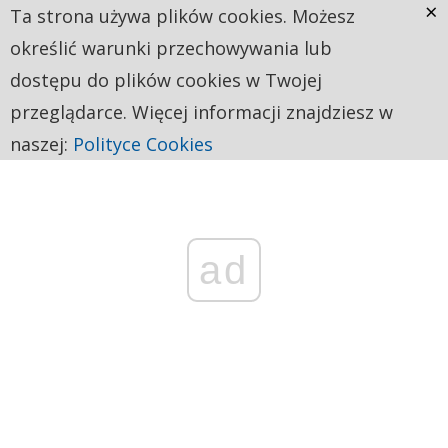
×
Ta strona używa plików cookies. Możesz
określić warunki przechowywania lub
dostępu do plików cookies w Twojej
przeglądarce. Więcej informacji znajdziesz w
naszej:
Polityce Cookies
ad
● ● ● ● ● ● ●
• _ASSIGNMENT_: Please return the text lines from the material above, copied character for character with the original line breaks, and leave out the pictures.

• _RESPONSE TO THIS EXERCISE_:
×
Ta strona używa plików cookies. Możesz
określić warunki przechowywania lub
dostępu do plików cookies w Twojej
przeglądarce. Więcej informacji znajdziesz w
naszej:
Polityce Cookies
ad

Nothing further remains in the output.